● **Problem statement**
Here the job is to copy the data exactly and to exclude every image from it.

Given entries START

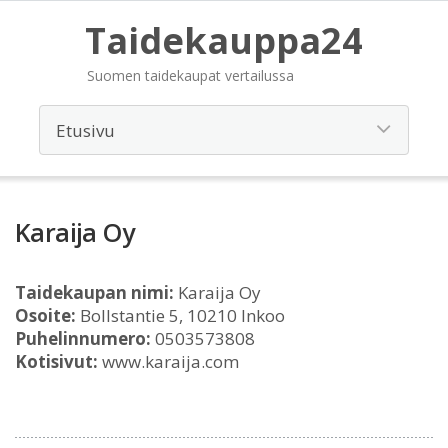
Taidekauppa24
Suomen taidekaupat vertailussa
Karaija Oy
Taidekaupan nimi:
Karaija Oy
Osoite:
Bollstantie 5, 10210 Inkoo
Puhelinnumero:
0503573808
Kotisivut:
www.karaija.com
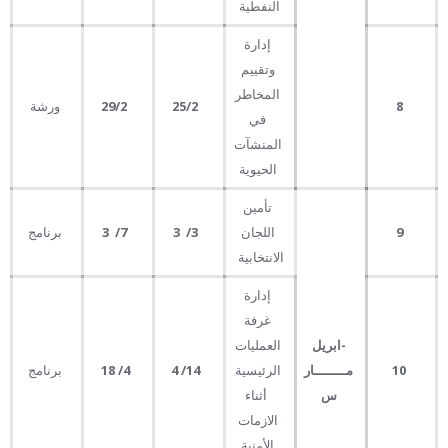
النفطية
إدارة
وتقييم
المخاطر
8
25
/2
29/2
ورشة
في
المنشآت
الحيوية
تأمين
9
اللجان
3
/
3
7
/
3
برنامج
الانتخابية
إدارة
غرفة
-
ابريل
العمليات
10
مــــــــار
الرئيسية
14
/
4
4/ 18
برنامج
س
أثناء
الازمات
الأمنية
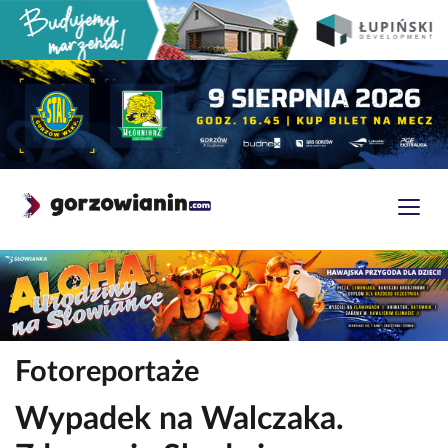
Fotoreportaże
Wypadek na Walczaka.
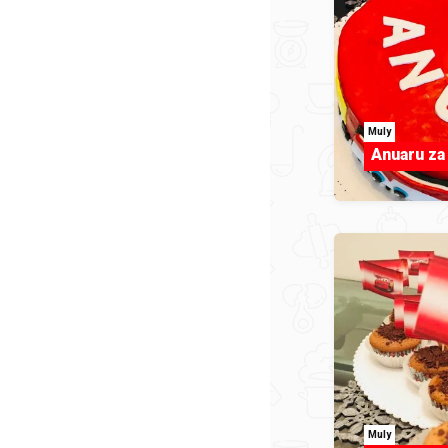
Muly
Anuaru za
Muly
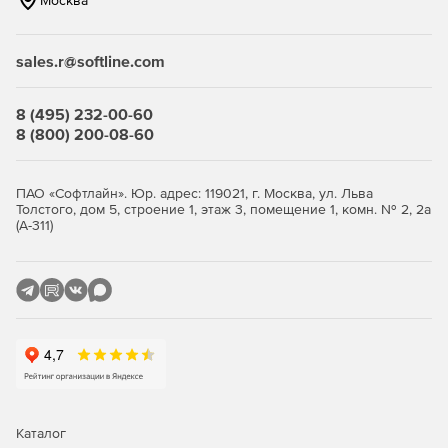
Москва
Пленочное звучание для достижения эффекта
аналогового нагрева или избыточной модуляции.
sales.r@softline.com
Bitcrusher позволяет получить аутентичное Lo-Fi-
звучание, а модуль искажения – эффект насыщения или
агрессивной смены звучания. Tape Machine, Искажение,
8 (495) 232-00-60
Компрессор и Gate имеют функцию автоматического
8 (800) 200-08-60
входного усиления. Это позволяет распознать, что
входной сигнал слишком слабый или слишком сильный, и
позволяет настроить уровень до оптимального одним
ПАО «Софтлайн». Юр. адрес: 119021, г. Москва, ул. Льва
щелчком мыши.
Толстого, дом 5, строение 1, этаж 3, помещение 1, комн. № 2, 2а
(А-311)
Tape Machine wizardFX
Плавные колебания высоты тона придают трекам
ностальгический шарм. Кроме того, насыщенность
гарантирует более громкий сигнал и, таким образом,
дает им необходимый драйв.
Bitcrusher wizardFX
Сокращая полосу пропускания аудиоматериала за
Каталог
счет более низких сэмплов и битрейтов (например, 22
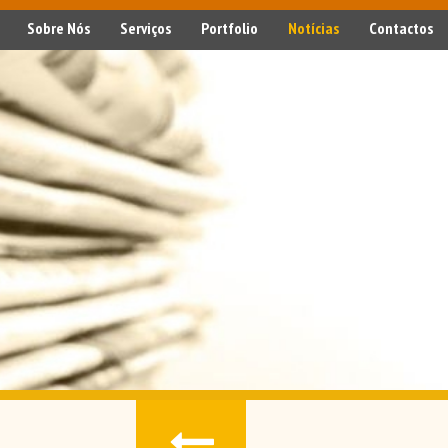
Sobre Nós
Serviços
Portfolio
Notícias
Contactos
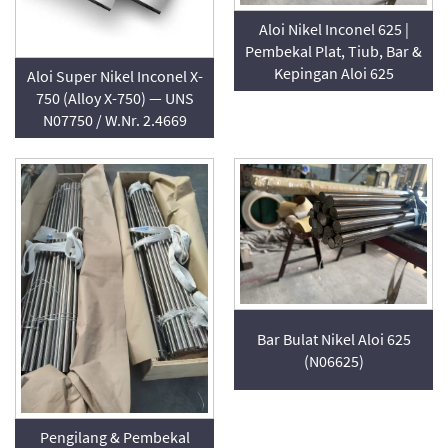
Aloi Nikel Inconel 625 |
Pembekal Plat, Tiub, Bar &
Kepingan Aloi 625
Aloi Super Nikel Inconel X-
750 (Alloy X-750) — UNS
N07750 / W.Nr. 2.4669
Bar Bulat Nikel Aloi 625
(N06625)
Pengilang & Pembekal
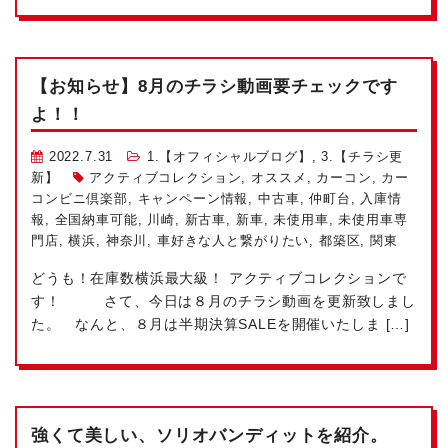
【お知らせ】8月のチラシ動画要チェックです
よ！！
2022.7.31
1.【オフィシャルブログ】
,
3.【チラシ更
新】
アクティブコレクション
,
オススメ
,
カーコン
,
カー
コンビニ倶楽部
,
キャンペーン情報
,
中古車
,
仲町台
,
入庫情
報
,
全国納車可能
,
川崎
,
新古車
,
新車
,
未使用車
,
未使用車専
門店
,
横浜
,
神奈川
,
車好きな人と繋がりたい
,
都築区
,
関東
どうも！在庫数横浜最大級！ アクティブコレクションで
す！ さて、今日は８月のチラシ動画を更新致しまし
た。 なんと、８月は半期決算SALEを開催いたしま […]
強くて美しい、ソリオバンディットを紹介。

Given entries END

● **Task solution**
Taidekauppa24
Suomen taidekaupat vertailussa
Karaija Oy
Taidekaupan nimi:
Karaija Oy
Osoite:
Bollstantie 5, 10210 Inkoo
Puhelinnumero:
0503573808
Kotisivut:
www.karaija.com
النفطية
إدارة
وتقييم
المخاطر
8
25
/2
29/2
ورشة
في
المنشآت
الحيوية
تأمين
9
اللجان
3
/
3
7
/
3
برنامج
الانتخابية
إدارة
غرفة
-
ابريل
العمليات
10
مــــــــار
الرئيسية
14
/
4
4/ 18
برنامج
س
أثناء
الازمات
الأمنية
Fotoreportaże
Wypadek na Walczaka.
Muly
Anuaru za
Muly
Москва
Пленочное звучание для достижения эффекта
аналогового нагрева или избыточной модуляции.
sales.r@softline.com
Bitcrusher позволяет получить аутентичное Lo-Fi-
звучание, а модуль искажения – эффект насыщения или
агрессивной смены звучания. Tape Machine, Искажение,
8 (495) 232-00-60
Компрессор и Gate имеют функцию автоматического
8 (800) 200-08-60
входного усиления. Это позволяет распознать, что
входной сигнал слишком слабый или слишком сильный, и
позволяет настроить уровень до оптимального одним
ПАО «Софтлайн». Юр. адрес: 119021, г. Москва, ул. Льва
щелчком мыши.
Толстого, дом 5, строение 1, этаж 3, помещение 1, комн. № 2, 2а
(А-311)
Tape Machine wizardFX
Плавные колебания высоты тона придают трекам
ностальгический шарм. Кроме того, насыщенность
гарантирует более громкий сигнал и, таким образом,
дает им необходимый драйв.
Bitcrusher wizardFX
Сокращая полосу пропускания аудиоматериала за
Каталог
счет более низких сэмплов и битрейтов (например, 22
Sobre Nós
Serviços
Portfolio
Notícias
Contactos
Aloi Nikel Inconel 625 |
Pembekal Plat, Tiub, Bar &
Kepingan Aloi 625
Aloi Super Nikel Inconel X-
750 (Alloy X-750) — UNS
N07750 / W.Nr. 2.4669
Bar Bulat Nikel Aloi 625
(N06625)
Pengilang & Pembekal
【お知らせ】8月のチラシ動画要チェックです
よ！！
2022.7.31
1.【オフィシャルブログ】
,
3.【チラシ更
新】
アクティブコレクション
,
オススメ
,
カーコン
,
カー
コンビニ倶楽部
,
キャンペーン情報
,
中古車
,
仲町台
,
入庫情
報
,
全国納車可能
,
川崎
,
新古車
,
新車
,
未使用車
,
未使用車専
門店
,
横浜
,
神奈川
,
車好きな人と繋がりたい
,
都築区
,
関東
どうも！在庫数横浜最大級！ アクティブコレクションで
す！ さて、今日は８月のチラシ動画を更新致しまし
た。 なんと、８月は半期決算SALEを開催いたしま […]
強くて美しい、ソリオバンディットを紹介。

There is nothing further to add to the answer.